- **About this task**: Would you write out the entries that follow word for word, omitting any images?

Start of The data

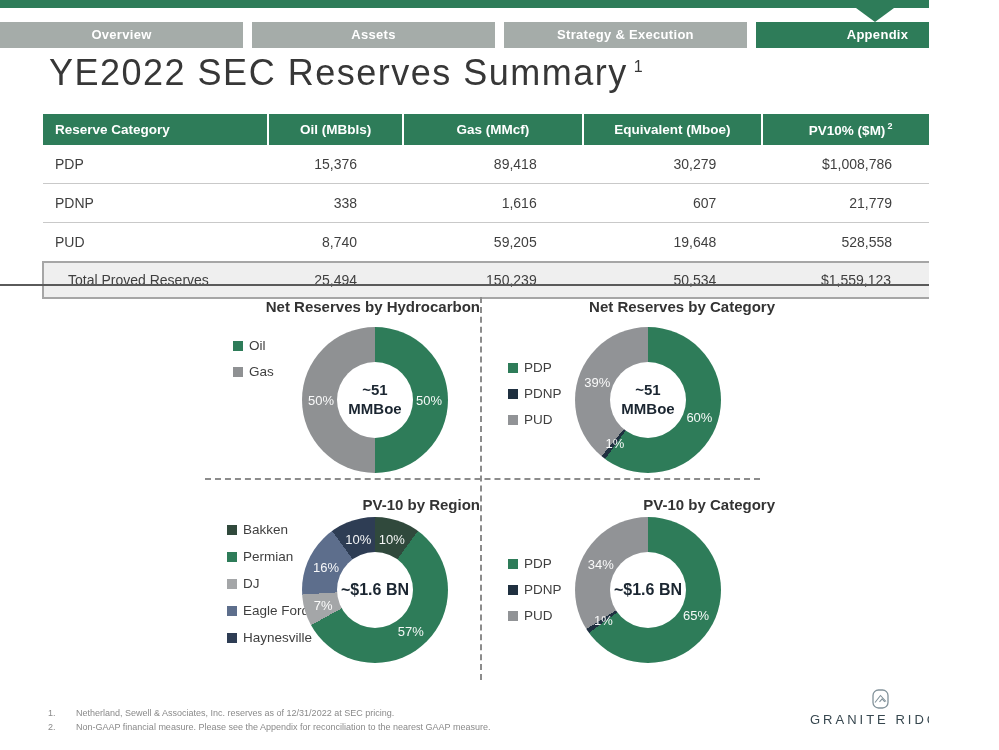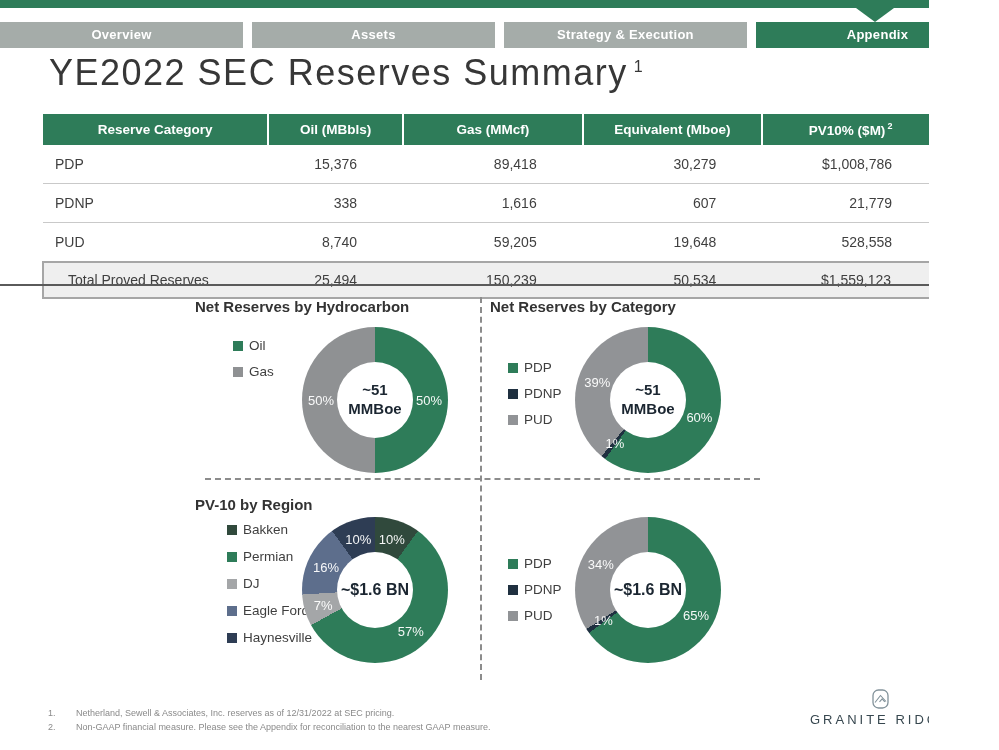"Reserve Category" .res-table th:first-child { padding-left: 0 -> 12px; text-align: center -> left }
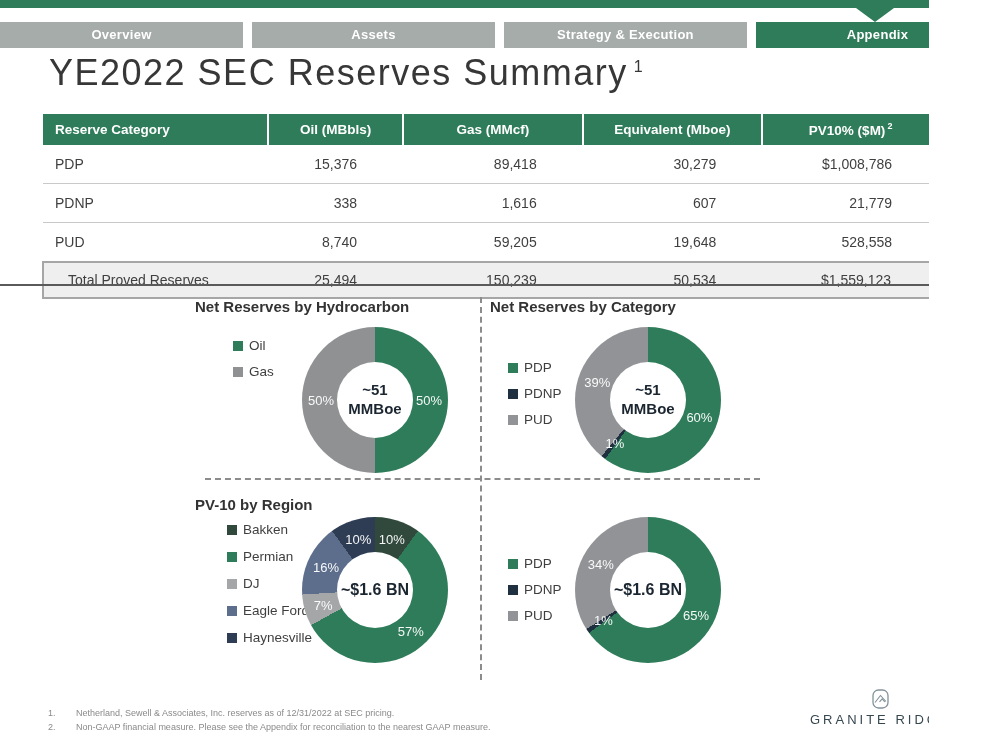"Net Reserves by Hydrocarbon" .chart-title { text-align: left -> right }
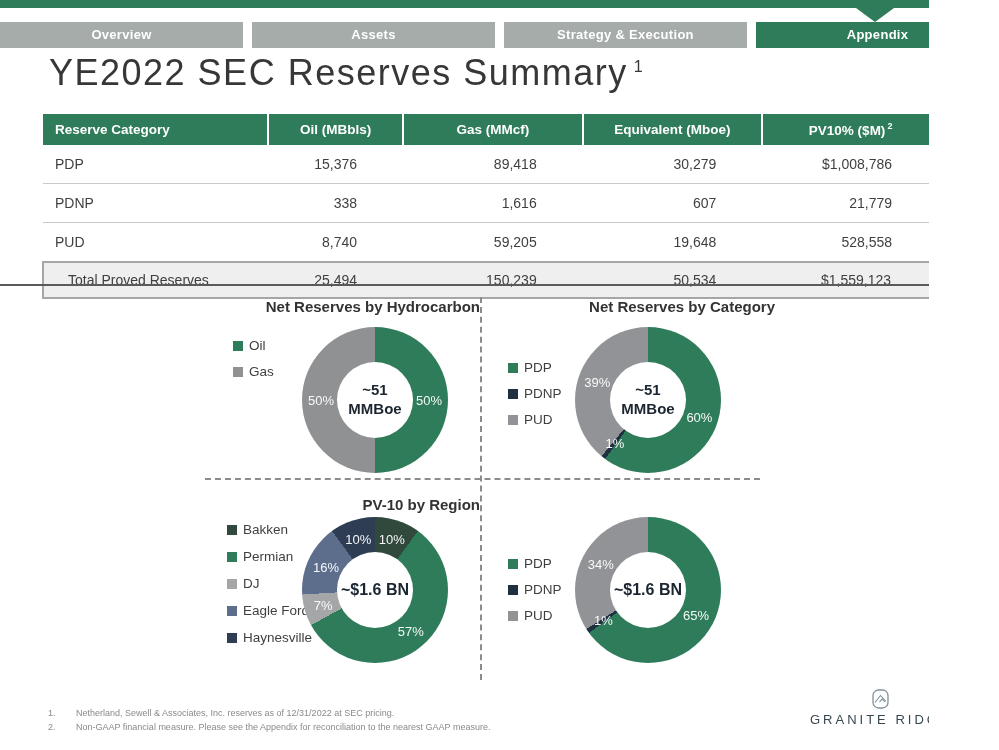"PV-10 by Category" h3.chart-title { html: none -> <h3>PV-10 by Category</h3> }
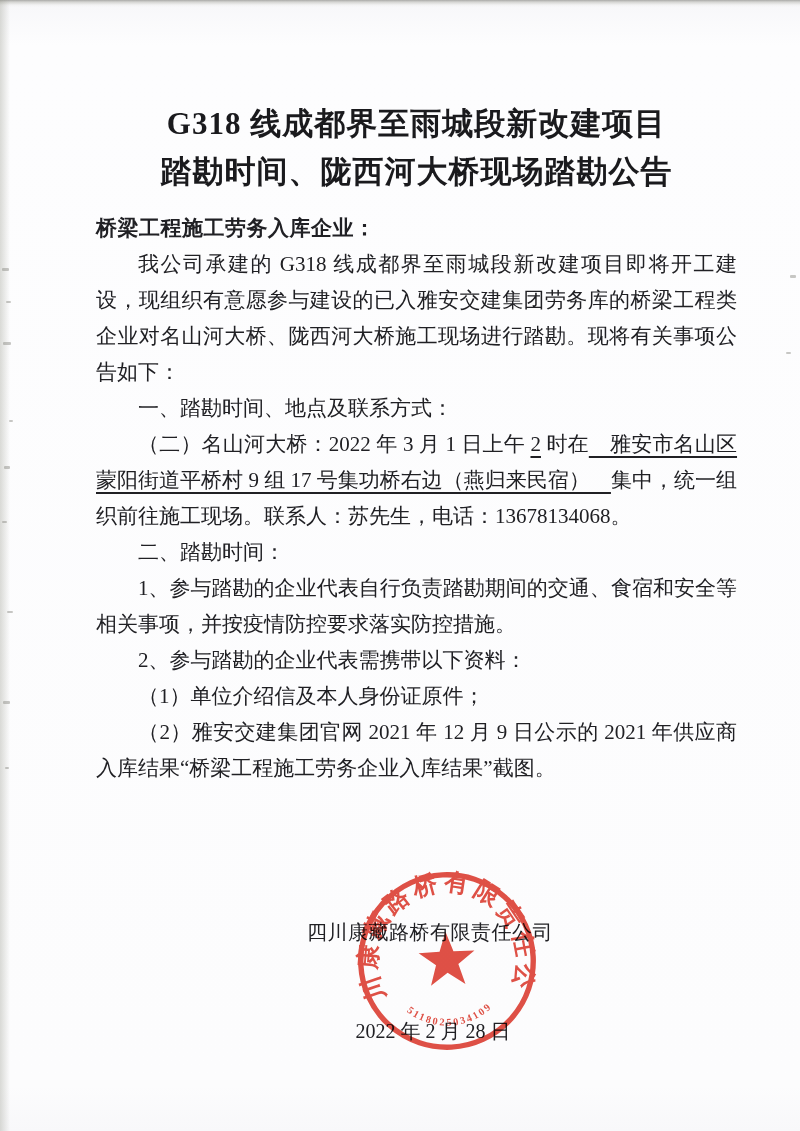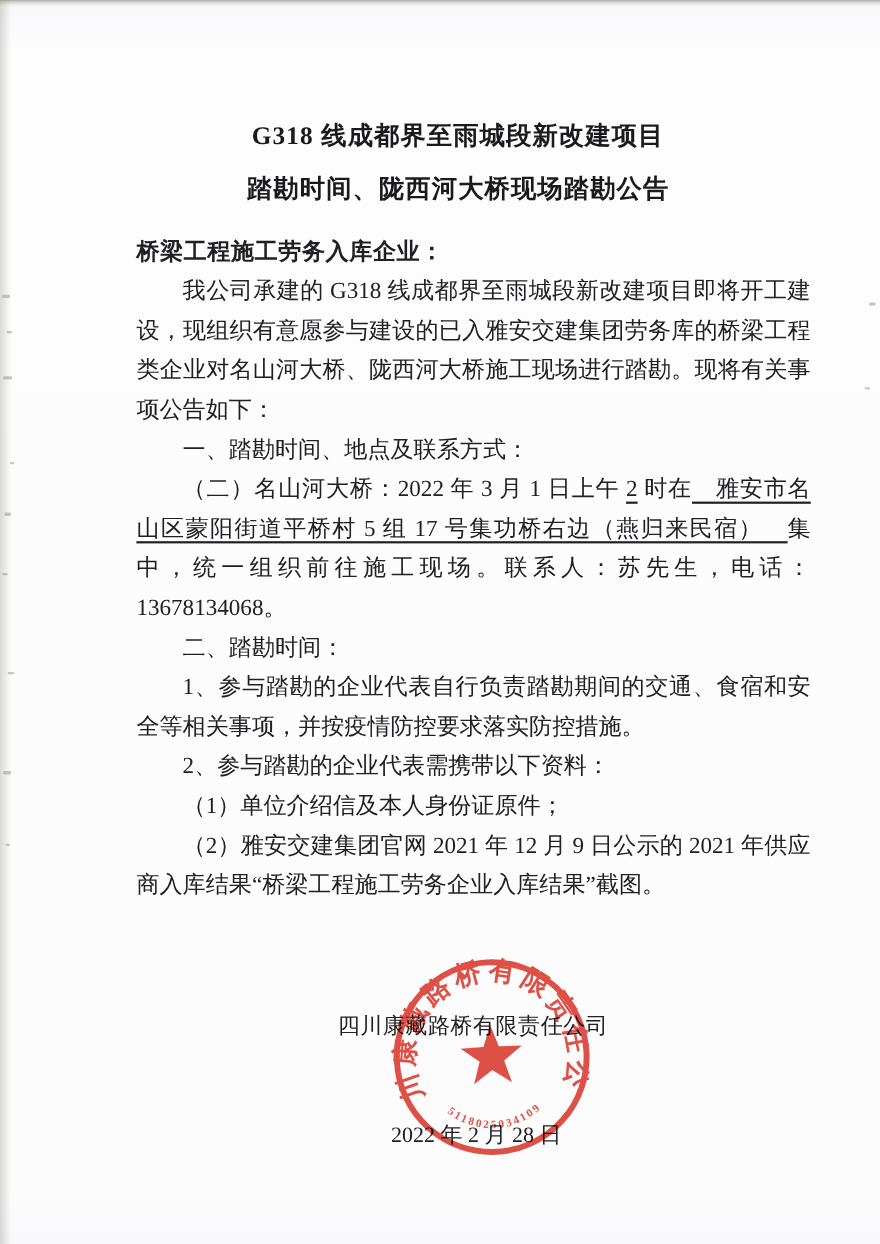"G318 线成都界至雨城段新改建项目" .title-block { font-size: 23px -> 31px }
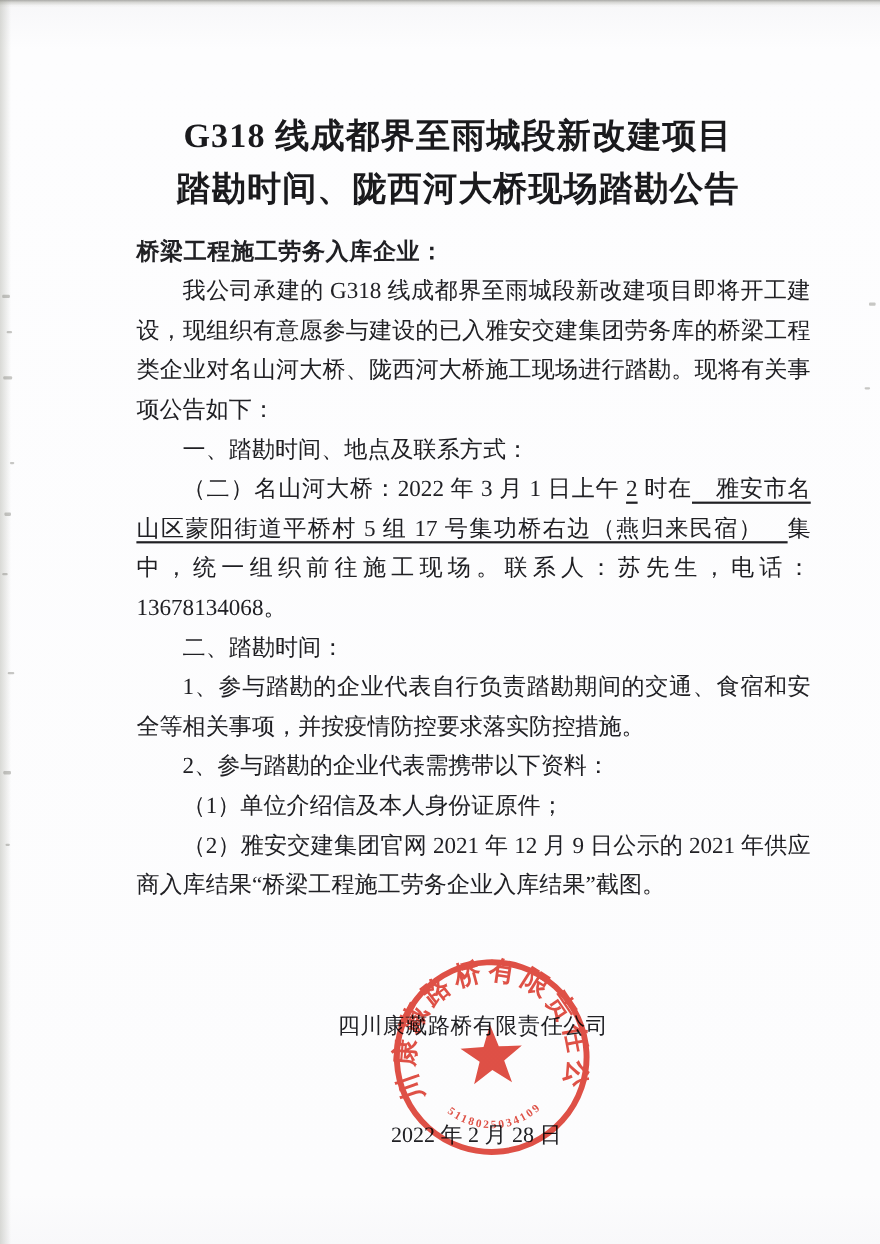"桥梁工程施工劳务入库企业：" .para { margin-left: 28px -> none }
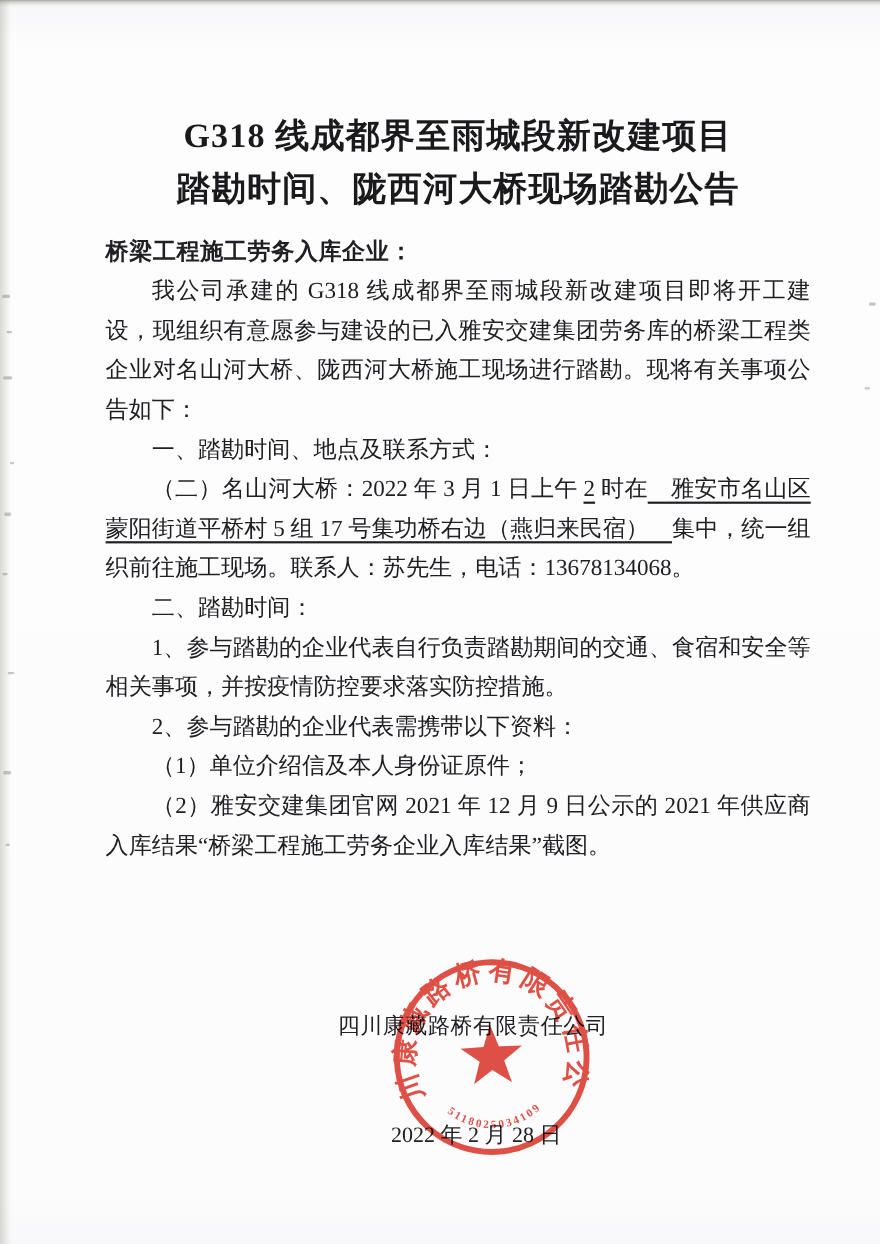"雅安市名山区蒙阳街道平桥村 5 组 17 号集功桥右边（燕归来民宿）" span.u { text: 5 -> 9 }
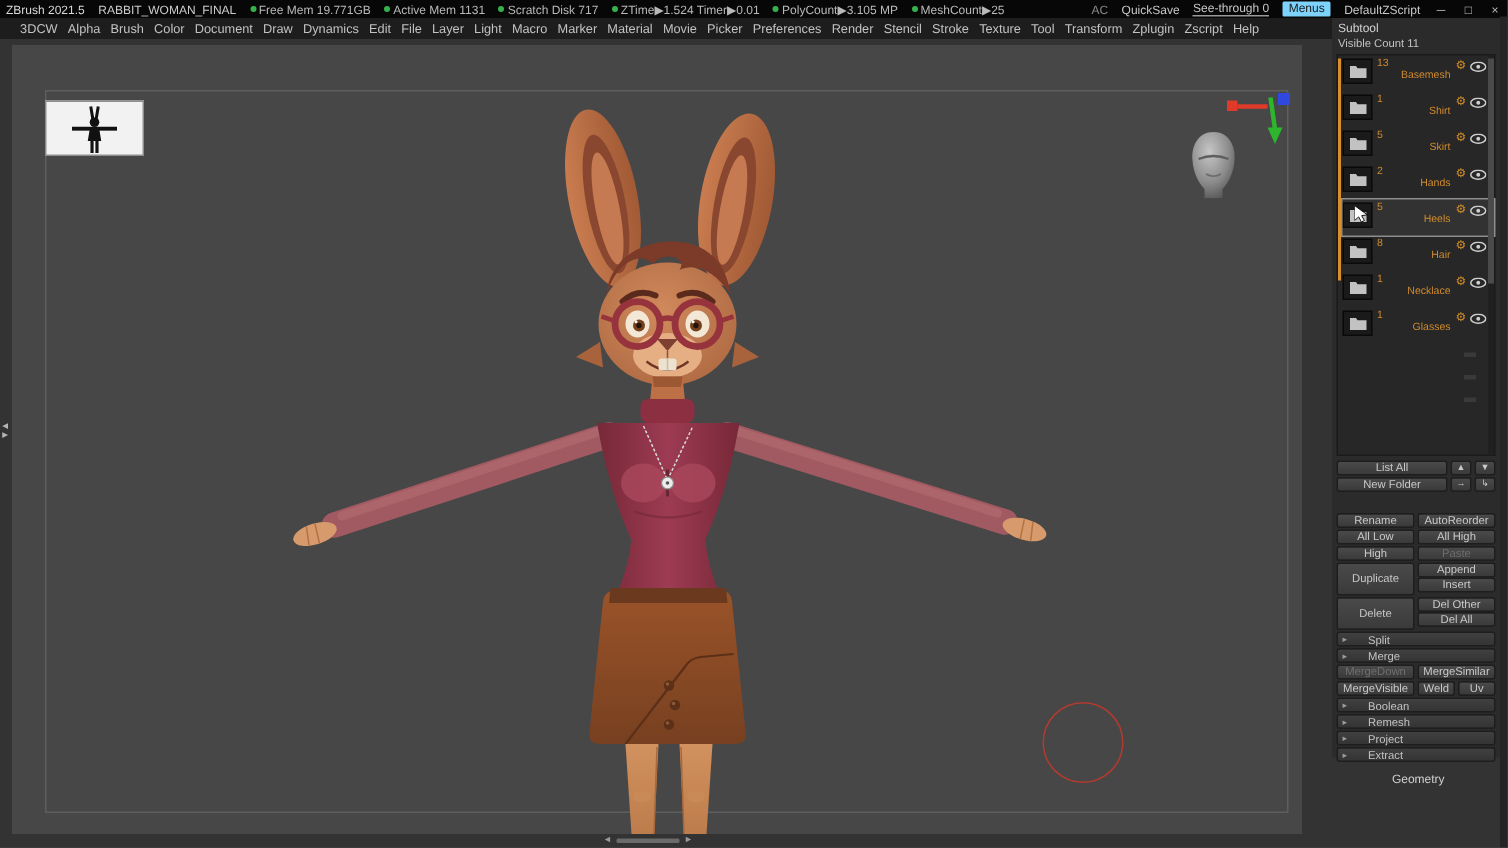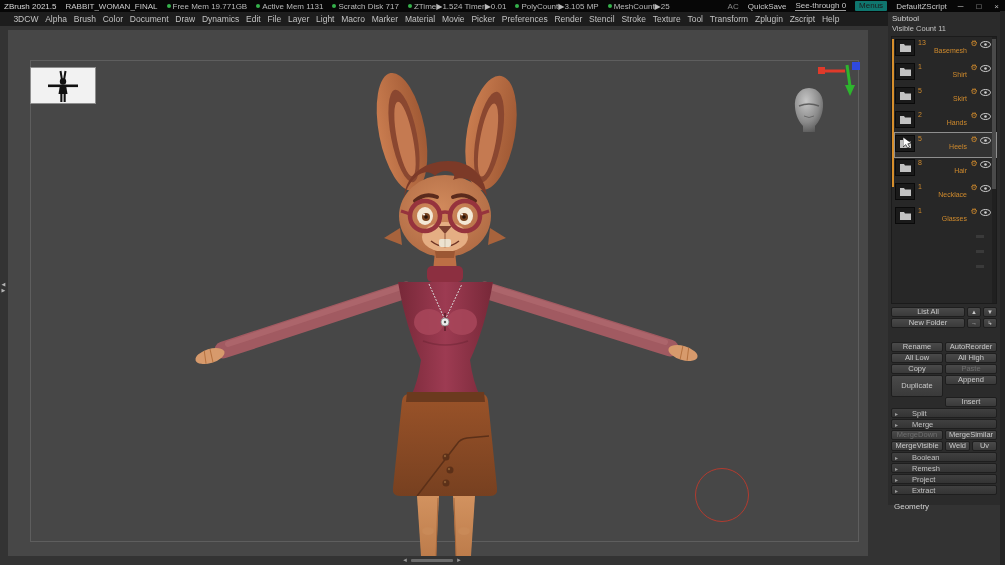"Menus" .tb-menus { background: #0f766e -> #7dd3fc }
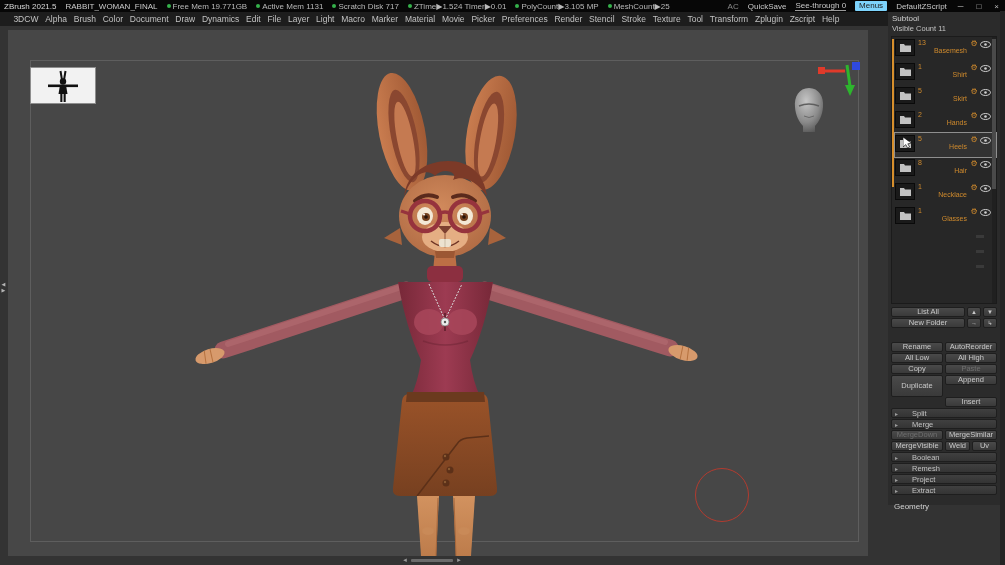"Copy" div.btn { text: Copy -> High }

End of The data

- **Reply**:
"Reserve Category" .res-table th:first-child { padding-left: 0 -> 12px; text-align: center -> left }
"Net Reserves by Hydrocarbon" .chart-title { text-align: left -> right }
"PV-10 by Category" h3.chart-title { html: none -> <h3>PV-10 by Category</h3> }
"G318 线成都界至雨城段新改建项目" .title-block { font-size: 23px -> 31px }
"桥梁工程施工劳务入库企业：" .para { margin-left: 28px -> none }
"雅安市名山区蒙阳街道平桥村 5 组 17 号集功桥右边（燕归来民宿）" span.u { text: 5 -> 9 }
"Menus" .tb-menus { background: #0f766e -> #7dd3fc }
"Copy" div.btn { text: Copy -> High }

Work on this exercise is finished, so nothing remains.